I just found this by a Gentleman named Des Hickinbottom.
I have just copied a snippet of it to post here but you must read it all ….. you can almost smell Wednesbury in the 1920’s & what it must have been like for a young boy in those days (see link below)
Some Memories of Wednesbury, from the 1920’s to the 1940’s
I remember we used to visit the market and sometimes there were entertainers.
One who I remember used to throw rings up in the air and one of them would seem to disappear (the quickness of the hand deceiving the eye); there were also some fire-eaters.
What a wonderful sight it was to see the market stalls lit up by the flares of naptha lamps and hear the cries of the vendors selling their various goods.
Then there would be the blue buses of Walsall Corporation threading their way through the crowds.

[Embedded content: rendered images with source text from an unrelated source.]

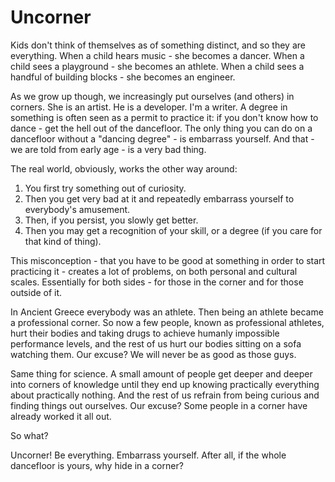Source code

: # Uncorner

Kids don't think of themselves as of something distinct, and so they are everything. When a child hears music - she becomes a dancer. When a child sees a playground - she becomes an athlete. When a child sees a handful of building blocks - she becomes an engineer.

As we grow up though, we increasingly put ourselves (and others) in corners. She is an artist. He is a developer. I'm a writer.
A degree in something is often seen as a permit to practice it: if you don't know how to dance - get the hell out of the dancefloor. The only thing you can do on a dancefloor without a "dancing degree" - is embarrass yourself. And that - we are told from early age - is a very bad thing.

The real world, obviously,  works the other way around:
1. You first try something out of curiosity.
2. Then you get very bad at it and repeatedly embarrass yourself to everybody's amusement.
3. Then, if you persist, you slowly get better.
4. Then you may get a recognition of your skill, or a degree (if you care for that kind of thing).

This misconception - that you have to be good at something in order to start practicing it - creates a lot of problems, on both personal and cultural scales. Essentially for both sides - for those in the corner and for those outside of it.

In Ancient Greece everybody was an athlete. Then being an athlete became a professional corner. So now a few people, known as professional athletes, hurt their bodies and taking drugs to achieve humanly impossible performance levels, and the rest of us hurt our bodies sitting on a sofa watching them. Our excuse? We will never be as good as those guys.

Same thing for science. A small amount of people get deeper and deeper into corners of knowledge until they end up knowing practically everything about practically nothing. And the rest of us refrain from being curious and finding things out ourselves. Our excuse? Some people in a corner have already worked it all out. 

So what?

Uncorner! Be everything. Embarrass yourself. After all, if the whole dancefloor is yours, why hide in a corner?
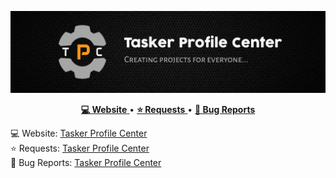 <!-- Banner -->
![Banner](banner.jpg)

<!-- Links -->
<p align="center">
  <a href="https://taskerprofilecenter.com/">
    <strong>💻 Website</strong>
  </a>
  •
  <a href="https://requests.taskerprofilecenter.com/">
    <strong>⭐ Requests</strong>
  </a> •
  <a href="https://bug-reports.taskerprofilecenter.com/">
    <strong>🐞 Bug Reports</strong>
  </a>
</p>

💻 Website: [Tasker Profile Center](https://taskerprofilecenter.com/)<br/>
⭐ Requests: [Tasker Profile Center](https://requests.taskerprofilecenter.com/)<br/>
🐞 Bug Reports: [Tasker Profile Center](https://bug-reports.taskerprofilecenter.com/)<br/>

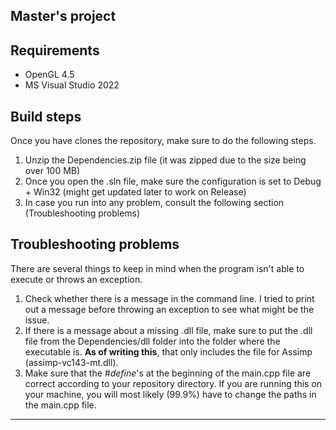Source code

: ## Master's project

## Requirements

- OpenGL 4.5
- MS Visual Studio 2022

## Build steps

Once you have clones the repository, make sure to do the following steps.

1. Unzip the Dependencies.zip file (it was zipped due to the size being over 100 MB)
2. Once you open the .sln file, make sure the configuration is set to Debug + Win32 (might get updated later to work on Release)
3. In case you run into any problem, consult the following section (Troubleshooting problems)

## Troubleshooting problems
There are several things to keep in mind when the program isn't able to execute or throws an exception.

1. Check whether there is a message in the command line. I tried to print out a message before throwing an exception to see what might be the issue.
2. If there is a message about a missing .dll file, make sure to put the .dll file from the Dependencies/dll folder into the folder where the executable is. **As of writing this**, that only includes the file for Assimp (assimp-vc143-mt.dll).
3. Make sure that the *#define*'s at the beginning of the main.cpp file are correct according to your repository directory. If you are running this on your machine, you will most likely (99.9%) have to change the paths in the main.cpp file.
---

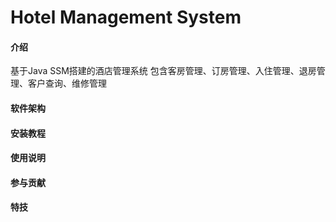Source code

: # Hotel Management System

#### 介绍
基于Java SSM搭建的酒店管理系统
包含客房管理、订房管理、入住管理、退房管理、客户查询、维修管理

#### 软件架构



#### 安装教程



#### 使用说明




#### 参与贡献




#### 特技


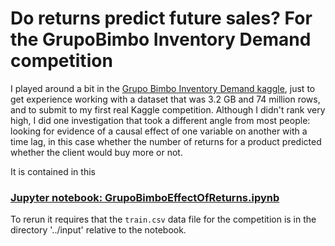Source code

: # Do returns predict future sales? For the GrupoBimbo Inventory Demand competition

I played around a bit in the [Grupo Bimbo Inventory Demand kaggle](https://www.kaggle.com/c/grupo-bimbo-inventory-demand), just to get experience  working with a dataset that was 3.2 GB and 74 million rows, and to submit to my first real Kaggle competition. Although I didn't rank very high, I did one investigation that took a different angle from most people: looking for evidence of a causal effect of one variable on another with a time lag, in this case whether the number of returns for a product predicted whether the client would buy more or not.

It is contained in this 
### [Jupyter notebook: GrupoBimboEffectOfReturns.ipynb](https://github.com/drsaunders/GrupoBimboEffectOfReturns/blob/master/GrupoBimboEffectOfReturns.ipynb)

To rerun it requires that the `train.csv` data file for the competition is in the directory '../input' relative to the notebook.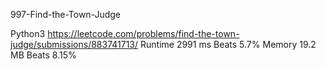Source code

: 997-Find-the-Town-Judge

Python3
https://leetcode.com/problems/find-the-town-judge/submissions/883741713/
Runtime
2991 ms
Beats
5.7%
Memory
19.2 MB
Beats
8.15%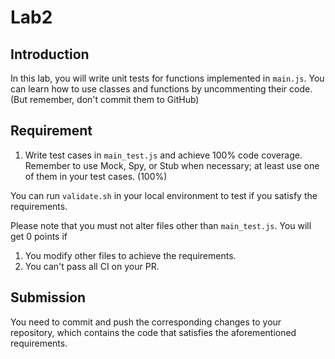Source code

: # Lab2

## Introduction

In this lab, you will write unit tests for functions implemented in `main.js`. You can learn how to use classes and functions by uncommenting their code. (But remember, don't commit them to GitHub)

## Requirement

1. Write test cases in `main_test.js` and achieve 100% code coverage. Remember to use Mock, Spy, or Stub when necessary; at least use one of them in your test cases. (100%)

You can run `validate.sh` in your local environment to test if you satisfy the requirements.

Please note that you must not alter files other than `main_test.js`. You will get 0 points if

1. You modify other files to achieve the requirements.
2. You can't pass all CI on your PR.

## Submission

You need to commit and push the corresponding changes to your repository, which contains the code that satisfies the aforementioned requirements.
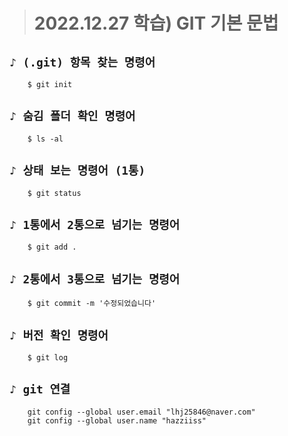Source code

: > # 2022.12.27 학습) GIT 기본 문법

## `♪ (.git) 항목 찾는 명령어`
		$ git init

## `♪ 숨김 폴더 확인 명령어`
		$ ls -al

## `♪ 상태 보는 명령어 (1통)`
		$ git status

## `♪ 1통에서 2통으로 넘기는 명령어`
		$ git add .

## `♪ 2통에서 3통으로 넘기는 명령어`
		$ git commit -m '수정되었습니다'		

## `♪ 버전 확인 명령어`
		$ git log

## `♪ git 연결`
		git config --global user.email "lhj25846@naver.com"      
		git config --global user.name "hazziiss"		

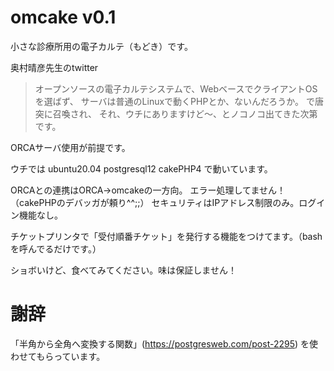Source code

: # omcake v0.1

小さな診療所用の電子カルテ（もどき）です。

奥村晴彦先生のtwitter
>オープンソースの電子カルテシステムで、WebベースでクライアントOSを選ばず、
>サーバは普通のLinuxで動くPHPとか、ないんだろうか。
で唐突に召喚され、
それ、ウチにありますけど〜、とノコノコ出てきた次第です。

ORCAサーバ使用が前提です。

ウチでは
ubuntu20.04
postgresql12
cakePHP4
で動いています。

ORCAとの連携はORCA→omcakeの一方向。
エラー処理してません！（cakePHPのデバッガが頼り^^;;）
セキュリティはIPアドレス制限のみ。ログイン機能なし。

チケットプリンタで「受付順番チケット」を発行する機能をつけてます。（bashを呼んでるだけです。）

ショボいけど、食べてみてください。味は保証しません！

# 謝辞
「半角から全角へ変換する関数」(https://postgresweb.com/post-2295)
を使わせてもらっています。

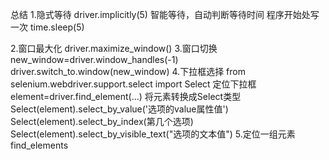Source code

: 总结
1.隐式等待
driver.implicitly(5)  智能等待，自动判断等待时间 程序开始处写一次 
time.sleep(5)

2.窗口最大化
driver.maximize_window()
3.窗口切换
new_window=driver.window_handles(-1)
driver.switch_to.window(new_window)
4.下拉框选择
from selenium.webdriver.support.select import Select
定位下拉框
element=driver.find_element(...)
将元素转换成Select类型
Select(element).select_by_value('选项的value属性值')
Select(element).select_by_index(第几个选项)
Select(element).select_by_visible_text("选项的文本值")
5.定位一组元素
find_elements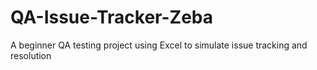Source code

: # QA-Issue-Tracker-Zeba
A beginner QA testing project using Excel to simulate issue tracking and resolution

One Saturday I noticed a new addition to the town, at the junction of the Market Place, Union Street, Upper High Street and Walsall Street a set of traffic lights had been erected.
I remember seeing a notice saying ‘move only on green’.
I cannot remember many of the names of shops, but those I do, were the ‘Magnet’, a gentleman’s outfitters at the corner of Union Street and Market Place.
Incidentally this shop is still there and still trades under the same name.
In Lower High Street was Holloway’s the toy shop which at Christmas time always had a wonderful display of train sets in the window and it was from here that I managed to get my parents to buy me a Meccano building set, and later when I was older I used to go there for extra parts for this set.
(Just as Jo Hyde mentioned)
Almost opposite was a sweet shop where they used to give demonstrations on how toffee was made.
In the Market Place itself was F.W. Preece, The Maypole, Foster Brothers, Midland Electric showroom, Wandsworth’s cake shop and a cook shop where a large man (I believe his name was Mr. Collins) used to stand carving up meat for sandwiches.
I think at sometime he became the Mayor.
At the junction of Upper High Street and Church Hill was Mason’s the grocers, it was in this shop that I once caused my grandma to nearly have a fainting fit by putting my hand near the bacon slicing machine.
An interesting innovation in this shop was the method by which assistants used to send the money to the cashier.
There was a overhead wire from the various counters to the cash office, and on this wire ran a little kind of truck with a cup suspended below it.
The assistant would put your money and a bill into it and then pull a handle which was spring loaded, when released it propelled the receptacle to the cash office where they would put any change required and return it by the same method. (wow)
Then of course there was Bray’s the fish and chip shop from where I had many a pennyworth of chips.
Shops in Oakeswell End if I remember rightly were Lavender’s the cake shop, an outdoor kept by a Mrs. Blackgrove ?.
Incidentally I always thought this shop to be a dismal place as it always seemed very dark inside and the lady herself always seemed to be dressed in black.
Jackson’s the chemist, Minettes ? dress shop.
This I believe is still there. Hemming’s hairdressers and Taylor’s Garage.